§ **BRIEF**:
Copy every line of the material below verbatim, leaving out the pictures.

§ **Collected data**:
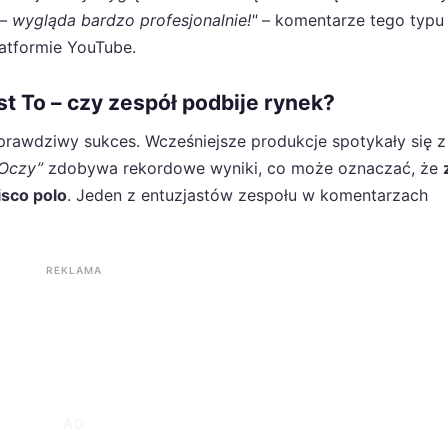
– wygląda bardzo profesjonalnie!"
– komentarze tego typu
atformie YouTube.
t To – czy zespół podbije rynek?
prawdziwy sukces. Wcześniejsze produkcje spotykały się z
 Oczy”
zdobywa rekordowe wyniki, co może oznaczać, że
isco polo
. Jeden z entuzjastów zespołu w komentarzach
REKLAMA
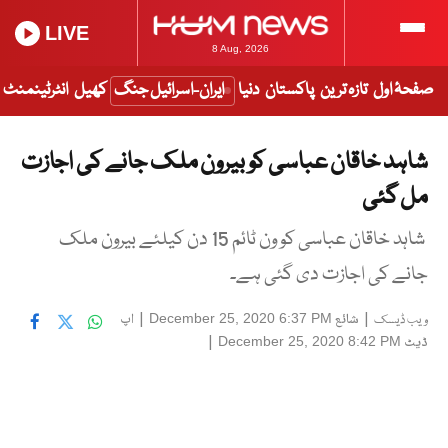
LIVE
8 Aug, 2026
صفحۂ اول
تازہ ترین
پاکستان
دنیا
ایران-اسرائیل جنگ
کھیل
انٹرٹینمنٹ
شاہد خاقان عباسی کو بیرون ملک جانے کی اجازت
مل گئی
شاہد خاقان عباسی کو ون ٹائم 15 دن کیلئے بیرون ملک
جانے کی اجازت دی گئی ہے۔
|
شائع
|
اپ
December 25, 2020 6:37 PM
ویب ڈیسک
ڈیٹ
|
December 25, 2020 8:42 PM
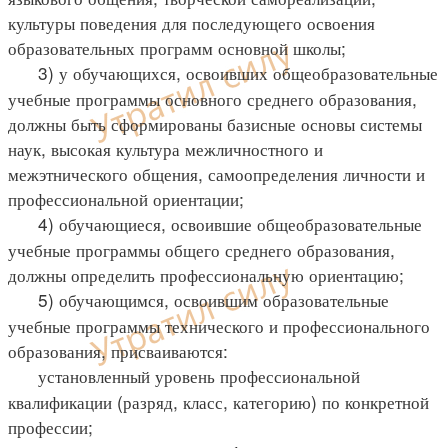
культуры поведения для последующего освоения
образовательных программ основной школы;
3) у обучающихся, освоивших общеобразовательные
учебные программы основного среднего образования,
должны быть сформированы базисные основы системы
наук, высокая культура межличностного и
межэтнического общения, самоопределения личности и
профессиональной ориентации;
4) обучающиеся, освоившие общеобразовательные
учебные программы общего среднего образования,
должны определить профессиональную ориентацию;
5) обучающимся, освоившим образовательные
учебные программы технического и профессионального
образования, присваиваются:
установленный уровень профессиональной
квалификации (разряд, класс, категорию) по конкретной
профессии;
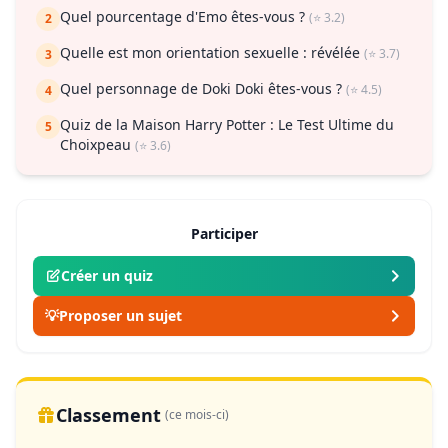
Quel pourcentage d'Emo êtes-vous ?
(⭐ 3.2)
2
Quelle est mon orientation sexuelle : révélée
(⭐ 3.7)
3
Quel personnage de Doki Doki êtes-vous ?
(⭐ 4.5)
4
Quiz de la Maison Harry Potter : Le Test Ultime du
5
Choixpeau
(⭐ 3.6)
Participer
Créer un quiz
💡
Proposer un sujet
Classement
(ce mois-ci)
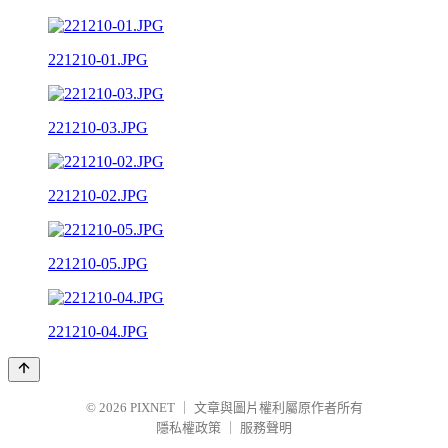
221210-01.JPG
221210-03.JPG
221210-02.JPG
221210-05.JPG
221210-04.JPG
© 2026
PIXNET
｜
文章與圖片權利屬原作者所有
隱私權政策
｜
服務聲明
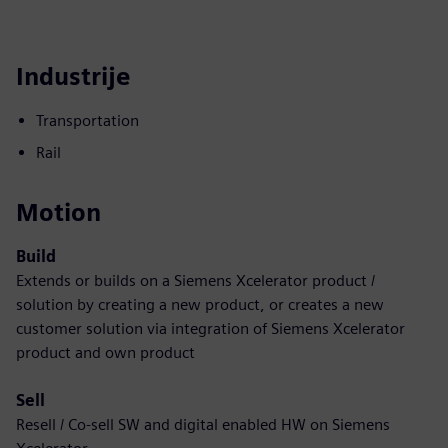
Industrije
Transportation
Rail
Motion
Build
Extends or builds on a Siemens Xcelerator product /
solution by creating a new product, or creates a new
customer solution via integration of Siemens Xcelerator
product and own product
Sell
Resell / Co-sell SW and digital enabled HW on Siemens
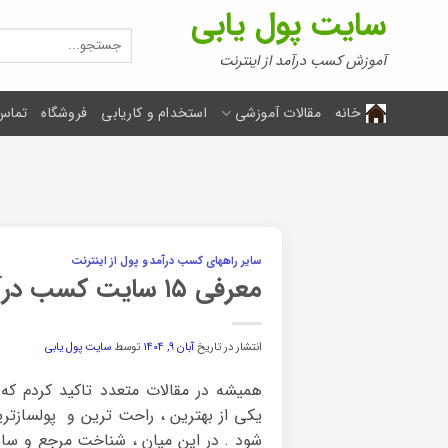
Ski
سایت پول یابی
t
جستجو
برای:
conten
آموزش کسب درآمد از اینترنت
خانه
مقالات آموزشی
استخدام و کاریابی
فروشگاه
تماس 
سایر راههای کسب درآمد و پول از اینترنت
معرفی ۱۵ سایت کسب درآمد رایگان ایرانی
انتشار در تاریخ
آبان ۹, ۱۴۰۴
توسط
سایت پول یابی
همیشه در مقالات متعدد تاکید کردم که
یکی از بهترین ، راحت ترین و پولساز
شود . در این میان ، شناخت مرجع و سای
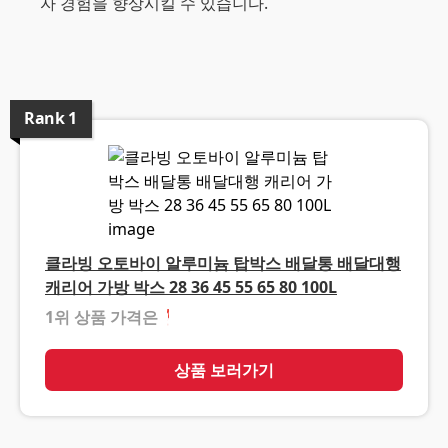
자 경험을 향상시킬 수 있습니다.
Rank
1
클라빙 오토바이 알루미늄 탑박스 배달통 배달대행
캐리어 가방 박스 28 36 45 55 65 80 100L
1위 상품 가격은
❓
상품 보러가기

§ **RESPONSE TO THE EXERCISE**:
– wygląda bardzo profesjonalnie!"
– komentarze tego typu
atformie YouTube.
t To – czy zespół podbije rynek?
prawdziwy sukces. Wcześniejsze produkcje spotykały się z
 Oczy”
zdobywa rekordowe wyniki, co może oznaczać, że
isco polo
. Jeden z entuzjastów zespołu w komentarzach
REKLAMA
LIVE
8 Aug, 2026
صفحۂ اول
تازہ ترین
پاکستان
دنیا
ایران-اسرائیل جنگ
کھیل
انٹرٹینمنٹ
شاہد خاقان عباسی کو بیرون ملک جانے کی اجازت
مل گئی
شاہد خاقان عباسی کو ون ٹائم 15 دن کیلئے بیرون ملک
جانے کی اجازت دی گئی ہے۔
|
شائع
|
اپ
December 25, 2020 6:37 PM
ویب ڈیسک
ڈیٹ
|
December 25, 2020 8:42 PM
культуры поведения для последующего освоения
образовательных программ основной школы;
3) у обучающихся, освоивших общеобразовательные
учебные программы основного среднего образования,
должны быть сформированы базисные основы системы
наук, высокая культура межличностного и
межэтнического общения, самоопределения личности и
профессиональной ориентации;
4) обучающиеся, освоившие общеобразовательные
учебные программы общего среднего образования,
должны определить профессиональную ориентацию;
5) обучающимся, освоившим образовательные
учебные программы технического и профессионального
образования, присваиваются:
установленный уровень профессиональной
квалификации (разряд, класс, категорию) по конкретной
профессии;
Quel pourcentage d'Emo êtes-vous ?
(⭐ 3.2)
2
Quelle est mon orientation sexuelle : révélée
(⭐ 3.7)
3
Quel personnage de Doki Doki êtes-vous ?
(⭐ 4.5)
4
Quiz de la Maison Harry Potter : Le Test Ultime du
5
Choixpeau
(⭐ 3.6)
Participer
Créer un quiz
💡
Proposer un sujet
Classement
(ce mois-ci)
221210-01.JPG
221210-03.JPG
221210-02.JPG
221210-05.JPG
221210-04.JPG
© 2026
PIXNET
｜
文章與圖片權利屬原作者所有
隱私權政策
｜
服務聲明
Industrije
Transportation
Rail
Motion
Build
Extends or builds on a Siemens Xcelerator product /
solution by creating a new product, or creates a new
customer solution via integration of Siemens Xcelerator
product and own product
Sell
Resell / Co-sell SW and digital enabled HW on Siemens
Ski
سایت پول یابی
t
جستجو
برای:
conten
آموزش کسب درآمد از اینترنت
خانه
مقالات آموزشی
استخدام و کاریابی
فروشگاه
تماس 
سایر راههای کسب درآمد و پول از اینترنت
معرفی ۱۵ سایت کسب درآمد رایگان ایرانی
انتشار در تاریخ
آبان ۹, ۱۴۰۴
توسط
سایت پول یابی
همیشه در مقالات متعدد تاکید کردم که
یکی از بهترین ، راحت ترین و پولساز
شود . در این میان ، شناخت مرجع و سای
자 경험을 향상시킬 수 있습니다.
Rank
1
클라빙 오토바이 알루미늄 탑박스 배달통 배달대행
캐리어 가방 박스 28 36 45 55 65 80 100L
1위 상품 가격은
❓
상품 보러가기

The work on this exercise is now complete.